Il confine sottile tra legge e rispetto: riflessioni da un video che scuote la coscienza
- Aurora Redville
- 18 giu
- Tempo di lettura: 3 min
È da giorni che una sensazione scomoda mi accompagna, come un rumore di fondo che non si spegne. Ma oggi, dopo aver visto l’ennesimo video condiviso dalla pagina de La Repubblica, l’indignazione ha preso il sopravvento. Non si tratta solo di cronaca o politica. È qualcosa di più profondo, che ha a che fare con il rispetto, la dignità e il senso di umanità.
A Manhattan, negli Stati Uniti, uno degli uomini politici più in vista dell’opposizione, Brad Lander – attuale comptroller e candidato a sindaco di New York – è stato arrestato all’interno di un tribunale per l’immigrazione. Accompagnava un imputato fuori dall’aula quando è stato bruscamente fermato dagli agenti anti-immigrazione, sbattuto contro un muro e ammanettato. L’arresto arriva a pochi giorni di distanza da un episodio simile che ha coinvolto il senatore democratico della California Alex Padilla.
Lander non era lì in veste di attivista radicale o di contestatore violento. Era presente in qualità istituzionale, a supporto di una persona coinvolta in una procedura legale. Eppure è stato trattato come un sovversivo. L’episodio fa emergere, ancora una volta, una questione che non riguarda solo la politica interna americana, ma il modo in cui le società cosiddette democratiche stanno progressivamente anestetizzandosi di fronte alla disumanizzazione.
Personalmente, non voglio fare un discorso partitico.
Il punto, qui, è un altro: il rispetto. Il rispetto per le persone, a prescindere dal loro status amministrativo. Chi non possiede un permesso di soggiorno non è automaticamente un criminale. Spesso si tratta di persone che cercano semplicemente un’opportunità per lavorare, per mandare avanti la propria famiglia, per sopravvivere in un sistema che li esclude fin dalla partenza.

Durante il periodo che ho trascorso a San Diego, ho visto con i miei occhi le lunghe file di cittadini messicani che ogni giorno attraversavano il confine. Avevano i documenti in regola, sì, ma quella quotidiana traversata era comunque il simbolo di una vita divisa, logorante. Uomini e donne che si svegliano all’alba, affrontano ore di attesa, faticano tutto il giorno e tornano a casa solo per ricominciare. Non si lamentano, non alzano la voce. Vivono. E lo fanno con dignità.
E allora mi chiedo: cosa ci autorizza a trattare queste persone come se fossero invisibili? Come possiamo accettare che il potere venga esercitato con tale arroganza, travestito da sicurezza? Cosa succede quando chi dovrebbe garantire la legge ne abusa per affermare se stesso? Non parliamo di ordine, ma di controllo. Non di sicurezza, ma di sopraffazione.

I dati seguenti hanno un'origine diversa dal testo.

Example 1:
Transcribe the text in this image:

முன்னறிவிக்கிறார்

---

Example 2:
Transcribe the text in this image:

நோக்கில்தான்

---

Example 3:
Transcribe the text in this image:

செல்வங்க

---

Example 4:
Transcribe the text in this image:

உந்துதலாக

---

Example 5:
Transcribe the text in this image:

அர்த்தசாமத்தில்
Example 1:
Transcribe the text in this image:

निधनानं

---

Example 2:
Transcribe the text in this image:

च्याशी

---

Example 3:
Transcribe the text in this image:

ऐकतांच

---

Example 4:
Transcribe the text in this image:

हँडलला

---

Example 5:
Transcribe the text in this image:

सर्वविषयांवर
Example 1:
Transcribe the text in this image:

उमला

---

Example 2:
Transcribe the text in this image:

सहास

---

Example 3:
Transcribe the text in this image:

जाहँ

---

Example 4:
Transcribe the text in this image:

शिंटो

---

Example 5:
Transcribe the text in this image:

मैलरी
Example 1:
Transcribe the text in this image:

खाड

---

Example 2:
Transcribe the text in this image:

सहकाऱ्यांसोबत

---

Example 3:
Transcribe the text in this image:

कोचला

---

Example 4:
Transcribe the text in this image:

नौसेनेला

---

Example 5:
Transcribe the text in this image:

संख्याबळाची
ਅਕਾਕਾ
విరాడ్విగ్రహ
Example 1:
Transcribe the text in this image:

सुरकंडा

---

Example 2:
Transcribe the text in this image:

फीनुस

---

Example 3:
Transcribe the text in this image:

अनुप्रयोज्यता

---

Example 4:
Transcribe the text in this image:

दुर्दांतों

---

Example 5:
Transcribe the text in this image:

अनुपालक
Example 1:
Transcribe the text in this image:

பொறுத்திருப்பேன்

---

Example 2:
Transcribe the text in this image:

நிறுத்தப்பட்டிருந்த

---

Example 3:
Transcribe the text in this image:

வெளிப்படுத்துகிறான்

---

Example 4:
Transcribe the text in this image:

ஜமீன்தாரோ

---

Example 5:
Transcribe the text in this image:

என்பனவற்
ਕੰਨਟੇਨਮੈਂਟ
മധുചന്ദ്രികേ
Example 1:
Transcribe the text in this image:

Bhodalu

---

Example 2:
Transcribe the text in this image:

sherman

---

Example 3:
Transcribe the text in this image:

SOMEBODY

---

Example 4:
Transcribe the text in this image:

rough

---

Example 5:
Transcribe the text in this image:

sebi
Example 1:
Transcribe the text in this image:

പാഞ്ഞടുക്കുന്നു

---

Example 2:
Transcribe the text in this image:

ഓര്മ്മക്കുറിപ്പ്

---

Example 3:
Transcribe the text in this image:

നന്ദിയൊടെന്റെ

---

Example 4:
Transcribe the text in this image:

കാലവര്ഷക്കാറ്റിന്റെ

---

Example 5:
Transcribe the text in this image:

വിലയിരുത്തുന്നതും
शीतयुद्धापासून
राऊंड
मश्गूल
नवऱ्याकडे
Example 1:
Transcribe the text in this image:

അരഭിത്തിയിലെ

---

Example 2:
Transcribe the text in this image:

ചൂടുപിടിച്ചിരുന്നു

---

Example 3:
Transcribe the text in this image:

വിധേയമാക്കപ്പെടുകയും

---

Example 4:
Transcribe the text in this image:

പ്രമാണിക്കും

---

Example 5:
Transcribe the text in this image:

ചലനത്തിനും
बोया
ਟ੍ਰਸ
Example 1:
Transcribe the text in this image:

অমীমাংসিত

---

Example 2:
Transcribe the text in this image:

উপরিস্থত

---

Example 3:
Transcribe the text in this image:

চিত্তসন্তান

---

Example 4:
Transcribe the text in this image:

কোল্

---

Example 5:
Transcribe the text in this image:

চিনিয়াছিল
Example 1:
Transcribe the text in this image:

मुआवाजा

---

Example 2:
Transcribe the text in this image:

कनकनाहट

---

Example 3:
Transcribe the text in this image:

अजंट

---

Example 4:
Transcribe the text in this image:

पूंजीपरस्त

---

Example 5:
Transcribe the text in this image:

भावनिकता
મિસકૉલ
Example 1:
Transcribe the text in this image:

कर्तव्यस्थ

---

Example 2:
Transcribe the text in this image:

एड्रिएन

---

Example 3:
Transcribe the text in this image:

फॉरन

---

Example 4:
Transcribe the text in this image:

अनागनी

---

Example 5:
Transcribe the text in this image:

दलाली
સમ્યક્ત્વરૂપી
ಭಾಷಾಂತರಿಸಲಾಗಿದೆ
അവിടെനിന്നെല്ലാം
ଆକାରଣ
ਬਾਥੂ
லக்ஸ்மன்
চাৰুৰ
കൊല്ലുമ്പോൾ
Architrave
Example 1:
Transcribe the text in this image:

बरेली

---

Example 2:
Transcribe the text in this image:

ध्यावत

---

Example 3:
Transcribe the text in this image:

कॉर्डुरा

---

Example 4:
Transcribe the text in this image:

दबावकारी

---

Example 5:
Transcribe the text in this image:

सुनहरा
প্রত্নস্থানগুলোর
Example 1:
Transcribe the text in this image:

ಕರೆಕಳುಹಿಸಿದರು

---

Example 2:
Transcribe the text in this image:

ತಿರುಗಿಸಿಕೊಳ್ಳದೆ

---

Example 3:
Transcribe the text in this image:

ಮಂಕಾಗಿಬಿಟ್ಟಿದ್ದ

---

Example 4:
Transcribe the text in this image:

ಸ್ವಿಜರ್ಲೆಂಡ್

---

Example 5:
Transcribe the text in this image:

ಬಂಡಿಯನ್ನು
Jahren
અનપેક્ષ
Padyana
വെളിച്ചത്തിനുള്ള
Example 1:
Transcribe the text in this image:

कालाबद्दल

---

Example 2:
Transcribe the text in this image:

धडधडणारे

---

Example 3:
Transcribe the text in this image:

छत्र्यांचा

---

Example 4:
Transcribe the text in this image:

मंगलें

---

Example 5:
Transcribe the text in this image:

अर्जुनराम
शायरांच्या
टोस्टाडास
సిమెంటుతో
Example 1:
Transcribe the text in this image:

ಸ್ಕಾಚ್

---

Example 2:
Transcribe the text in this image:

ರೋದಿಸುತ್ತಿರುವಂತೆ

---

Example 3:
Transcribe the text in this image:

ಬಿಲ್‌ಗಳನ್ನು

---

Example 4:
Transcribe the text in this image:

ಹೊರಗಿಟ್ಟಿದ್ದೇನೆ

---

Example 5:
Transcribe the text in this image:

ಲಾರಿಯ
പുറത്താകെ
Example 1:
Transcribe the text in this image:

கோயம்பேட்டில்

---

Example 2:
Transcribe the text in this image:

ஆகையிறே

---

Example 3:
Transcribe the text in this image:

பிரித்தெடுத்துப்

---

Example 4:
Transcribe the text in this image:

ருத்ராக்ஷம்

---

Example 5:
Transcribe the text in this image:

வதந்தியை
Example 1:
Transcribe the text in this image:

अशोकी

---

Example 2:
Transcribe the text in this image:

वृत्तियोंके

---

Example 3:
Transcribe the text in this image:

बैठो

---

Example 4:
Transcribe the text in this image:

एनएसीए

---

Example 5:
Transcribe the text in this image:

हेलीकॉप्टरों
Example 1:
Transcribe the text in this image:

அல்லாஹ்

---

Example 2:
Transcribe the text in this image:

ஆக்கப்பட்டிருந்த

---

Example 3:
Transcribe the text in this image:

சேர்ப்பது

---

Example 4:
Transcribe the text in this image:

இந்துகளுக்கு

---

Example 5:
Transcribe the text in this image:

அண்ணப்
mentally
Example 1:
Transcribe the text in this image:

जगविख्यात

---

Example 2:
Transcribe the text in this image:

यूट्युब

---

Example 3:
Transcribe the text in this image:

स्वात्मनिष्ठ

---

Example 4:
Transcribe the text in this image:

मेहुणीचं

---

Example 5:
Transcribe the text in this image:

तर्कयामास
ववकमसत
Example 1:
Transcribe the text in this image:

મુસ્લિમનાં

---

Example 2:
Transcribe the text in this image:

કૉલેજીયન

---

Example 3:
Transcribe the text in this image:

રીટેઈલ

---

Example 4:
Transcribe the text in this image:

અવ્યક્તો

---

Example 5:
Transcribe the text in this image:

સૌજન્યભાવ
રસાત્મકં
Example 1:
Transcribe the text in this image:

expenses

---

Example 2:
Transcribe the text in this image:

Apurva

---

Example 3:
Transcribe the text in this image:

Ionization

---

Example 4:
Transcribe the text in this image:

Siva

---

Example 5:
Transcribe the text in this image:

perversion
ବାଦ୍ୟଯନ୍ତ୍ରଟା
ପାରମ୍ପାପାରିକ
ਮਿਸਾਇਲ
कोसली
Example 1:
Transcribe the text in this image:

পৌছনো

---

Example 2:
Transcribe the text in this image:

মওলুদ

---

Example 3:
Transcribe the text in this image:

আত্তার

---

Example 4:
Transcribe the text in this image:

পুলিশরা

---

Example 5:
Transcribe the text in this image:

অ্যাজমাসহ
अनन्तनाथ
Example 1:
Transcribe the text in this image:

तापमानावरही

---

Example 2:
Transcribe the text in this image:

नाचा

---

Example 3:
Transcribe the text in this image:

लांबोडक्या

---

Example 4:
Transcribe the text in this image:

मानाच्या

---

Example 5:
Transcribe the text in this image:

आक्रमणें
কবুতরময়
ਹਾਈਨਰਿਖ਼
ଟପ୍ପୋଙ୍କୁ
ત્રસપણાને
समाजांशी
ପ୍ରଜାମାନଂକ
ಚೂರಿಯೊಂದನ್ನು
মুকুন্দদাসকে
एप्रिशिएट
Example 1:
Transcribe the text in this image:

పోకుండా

Non è un caso isolato. È un segnale. Un altro pezzo di un puzzle più ampio, in cui il rispetto per la vita umana sembra valere meno di un timbro su un passaporto. E ciò che fa più paura è il silenzio con cui tutto questo avviene. Come se fosse normale. Come se fosse accettabile.
Già da bambina mi è stato insegnato cosa significhi rispettare gli altri. Non perché me lo abbia spiegato la scuola, ma perché l’ho visto a casa. Perché l’educazione al rispetto si trasmette con l’esempio, non con le leggi. E penso che sia proprio da lì che dobbiamo ripartire: da come parliamo ai nostri figli, da come raccontiamo loro il mondo, da come insegniamo che l’umanità non è un privilegio, ma un diritto.
Oggi più che mai sento il bisogno di parlare di libertà. Non quella astratta, da slogan, ma quella che si costruisce nella quotidianità, nel modo in cui guardiamo l’altro.
La libertà vera esiste solo se è reciproca, se è estesa anche a chi non ha cittadinanza, a chi non parla la nostra lingua, a chi ha vissuto un dolore che non possiamo capire.
Il mio unico desiderio, ora, è che tutto questo si fermi. Che qualcosa o qualcuno, ci riporti sulla strada dei giusti.
Perché se perdiamo il senso del rispetto, perdiamo anche il senso di noi stessi.
E a quel punto, nessuna legge, nessun confine, potrà più salvarci.